This could be analogous to the effects holding an item in working memory selleck inhibitor has in guiding attention to matching features (for review, see
Soto et al., 2008). Thus, setting voluntary attention to the task-relevant feature also selects the same feature in an image that is internally created in the absence of incoming visual signals, analogous to its effect on ‘normal’ perception when multiple features physically appear in a visual scene (Saenz et al., 2003). Our results also show that the relationship between pitch and synaesthetic objects follow the same rules as the subtle cross-modal mappings seen in non-synaesthetes: non-synaesthetic individuals tend to map high-pitched sounds with small, bright objects located high in space. This effect in non-synaesthetes has been documented using subjective report (Eitan and Timmers, 2010; Ward et al., 2006), speeded reaction time (Ben-Artzi and Marks, 1995; Evans and Treisman, 2010; Marks, 1987),
and preferential looking in infants (Walker et al., 2010). Although the implicit cross-modal Selleckchem R428 correspondences in non-synaesthetes can only be measured under specific experimental settings, whereas synaesthetes have daily conscious experiences of auditorily-induced visual percepts, there are some hints in the data that controls may be subtly affected by these mappings even when we use stimuli tailored to synaesthete experiences.

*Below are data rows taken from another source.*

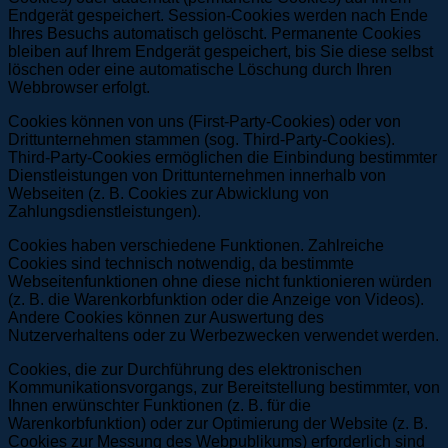
Endgerät gespeichert. Session-Cookies werden nach Ende
Ihres Besuchs automatisch gelöscht. Permanente Cookies
bleiben auf Ihrem Endgerät gespeichert, bis Sie diese selbst
löschen oder eine automatische Löschung durch Ihren
Webbrowser erfolgt.
Cookies können von uns (First-Party-Cookies) oder von
Drittunternehmen stammen (sog. Third-Party-Cookies).
Third-Party-Cookies ermöglichen die Einbindung bestimmter
Dienstleistungen von Drittunternehmen innerhalb von
Webseiten (z. B. Cookies zur Abwicklung von
Zahlungsdienstleistungen).
Cookies haben verschiedene Funktionen. Zahlreiche
Cookies sind technisch notwendig, da bestimmte
Webseitenfunktionen ohne diese nicht funktionieren würden
(z. B. die Warenkorbfunktion oder die Anzeige von Videos).
Andere Cookies können zur Auswertung des
Nutzerverhaltens oder zu Werbezwecken verwendet werden.
Cookies, die zur Durchführung des elektronischen
Kommunikationsvorgangs, zur Bereitstellung bestimmter, von
Ihnen erwünschter Funktionen (z. B. für die
Warenkorbfunktion) oder zur Optimierung der Website (z. B.
Cookies zur Messung des Webpublikums) erforderlich sind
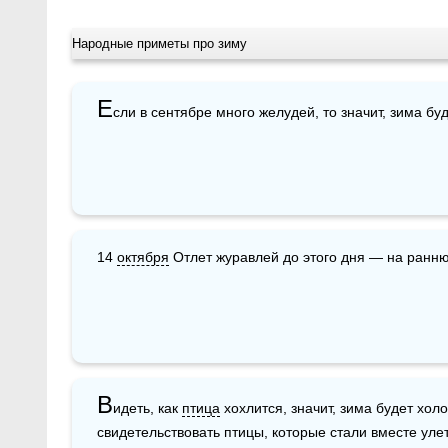
Народные приметы про зиму
Е
сли в сентябре много желудей, то значит, зима бу
14 
октября
 Отлет журавлей до этого дня — на ранн
В
идеть, как 
птица
 хохлится, значит, зима будет холо
свидетельствовать птицы, которые стали вместе улет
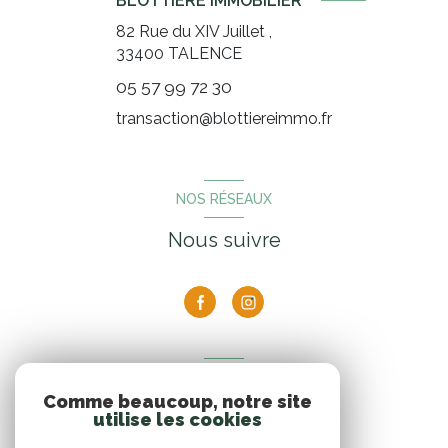
BLOTTIERE IMMOBILIER
82 Rue du XIV Juillet ,
33400
TALENCE
05 57 99 72 30
transaction@blottiereimmo.fr
NOS RÉSEAUX
Nous suivre
ADHÉRENTS
Comme beaucoup, notre site
Nous adhérons
utilise les cookies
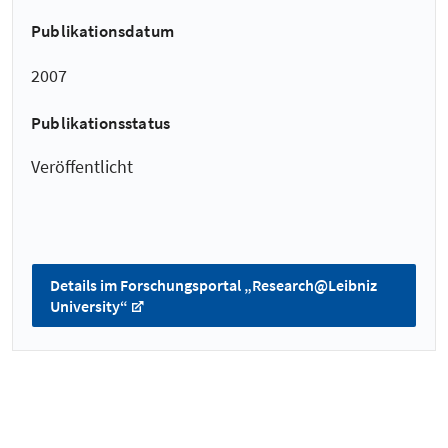
Publikationsdatum
2007
Publikationsstatus
Veröffentlicht
Details im Forschungsportal „Research@Leibniz
University“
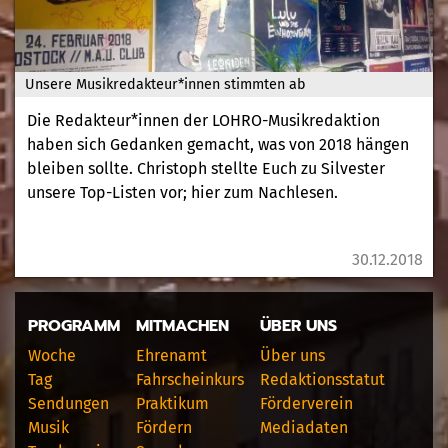
Unsere Musikredakteur*innen stimmten ab
Die Redakteur*innen der LOHRO-Musikredaktion
haben sich Gedanken gemacht, was von 2018 hängen
bleiben sollte. Christoph stellte Euch zu Silvester
unsere Top-Listen vor; hier zum Nachlesen.
30.12.2018
PROGRAMM
MITMACHEN
ÜBER UNS
Woche
Ehrenamt
Über uns
Tag
Fahrscheinkurs
Redaktionsstatut
Sendungen
Praktikum
Förderverein
Musik
Fördern
Mediadaten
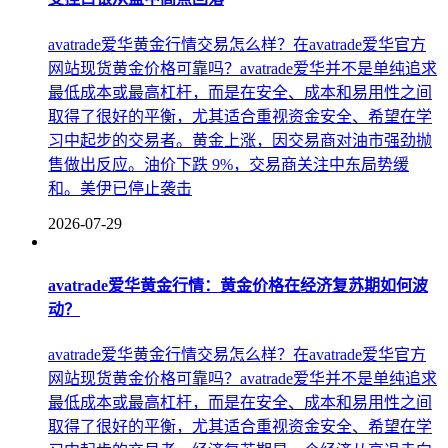
avatrade爱华黄金行情交易怎么样？在avatrade爱华官方
网站现货黄金价格可靠吗？‌‌avatrade爱华并不是单纯追求
最低成本或最高杠杆，而是在安全、成本和易用性之间
取得了很好的平衡，尤其适合重视资金安全、希望在学
习中起步的交易者。黄金上涨，因交易商对油市强劲抛
售做出反应。油价下跌 9%，交易商关注中东局势缓
和。美伊已停止袭击
2026-07-29
avatrade爱华黄金行情：黄金价格在经济复苏期如何波
动？
avatrade爱华黄金行情交易怎么样？在avatrade爱华官方
网站现货黄金价格可靠吗？‌‌avatrade爱华并不是单纯追求
最低成本或最高杠杆，而是在安全、成本和易用性之间
取得了很好的平衡，尤其适合重视资金安全、希望在学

For example, as Fig. 5a illustrates, controls show a pattern numerically similar to that of synaesthetes across conditions, although there are no statistically significant congruency effects in their data. Ward et al. (2006) suggest that similarities between synaesthetes and non-synaesthetes in sound–colour mappings show
that synaesthesia co-opts the neural substrates for ‘normal’ cross-modality mappings and reveals the associations in a more explicit form. Another study reporting the similarity between synaesthetes and non-synaesthetes in their mapping between luminance and numerical quantity also fits the notion that synaesthesia builds on ‘normal’ mechanisms of non-synaesthetic Bcl-w brain (Cohen Kadosh et al., 2007). We interpret our data similarly as implying a common neural/cognitive mechanism underlying both auditory–visual synaesthesia and ‘normal’ cross-modal mappings. The documentation of non-colour synaesthetic visual features is crucial for developing more comprehensive models to explain how synaesthesia relates to general aspects of cognition. Here we provide objective evidence showing that auditorily-induced synaesthetic objects with multiple features affect behaviour, as well as that attention modulates the component features of synaesthetic objects. Our findings suggest overt synaesthetic experiences induced by sounds reflect implicit cross-modal mechanisms we all share.